Take the lines below between the one holding "Tablero Corrugado de" and the one holding "Línea de Producción de Decoración Interior y", inclusive, and copy them exactly. Add nothing.

## DATA FOR REVIEW
################

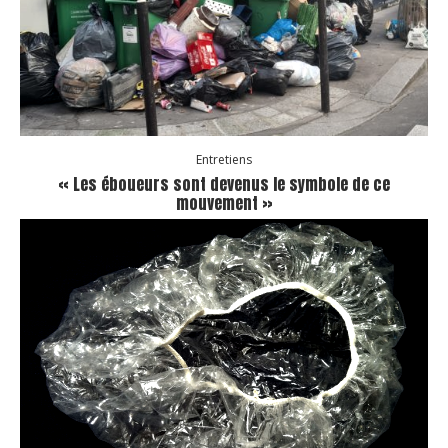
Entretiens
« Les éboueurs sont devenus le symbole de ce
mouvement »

################

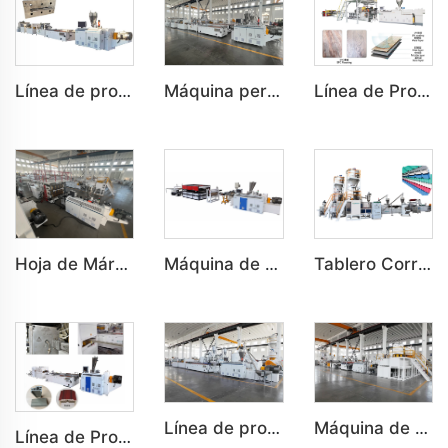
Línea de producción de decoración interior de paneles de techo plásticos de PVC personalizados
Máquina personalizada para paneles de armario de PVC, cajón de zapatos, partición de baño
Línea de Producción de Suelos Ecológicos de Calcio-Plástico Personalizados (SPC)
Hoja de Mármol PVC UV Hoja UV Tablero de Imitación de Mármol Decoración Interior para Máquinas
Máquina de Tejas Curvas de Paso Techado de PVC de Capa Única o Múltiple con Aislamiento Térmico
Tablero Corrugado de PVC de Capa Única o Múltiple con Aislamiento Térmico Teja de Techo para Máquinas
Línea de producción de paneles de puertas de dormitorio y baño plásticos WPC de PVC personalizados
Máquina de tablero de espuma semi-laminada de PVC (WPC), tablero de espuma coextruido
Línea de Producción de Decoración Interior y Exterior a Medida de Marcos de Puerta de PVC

################

## WRITTEN ANSWER
Tablero Corrugado de PVC de Capa Única o Múltiple con Aislamiento Térmico Teja de Techo para Máquinas
Línea de producción de paneles de puertas de dormitorio y baño plásticos WPC de PVC personalizados
Máquina de tablero de espuma semi-laminada de PVC (WPC), tablero de espuma coextruido
Línea de Producción de Decoración Interior y Exterior a Medida de Marcos de Puerta de PVC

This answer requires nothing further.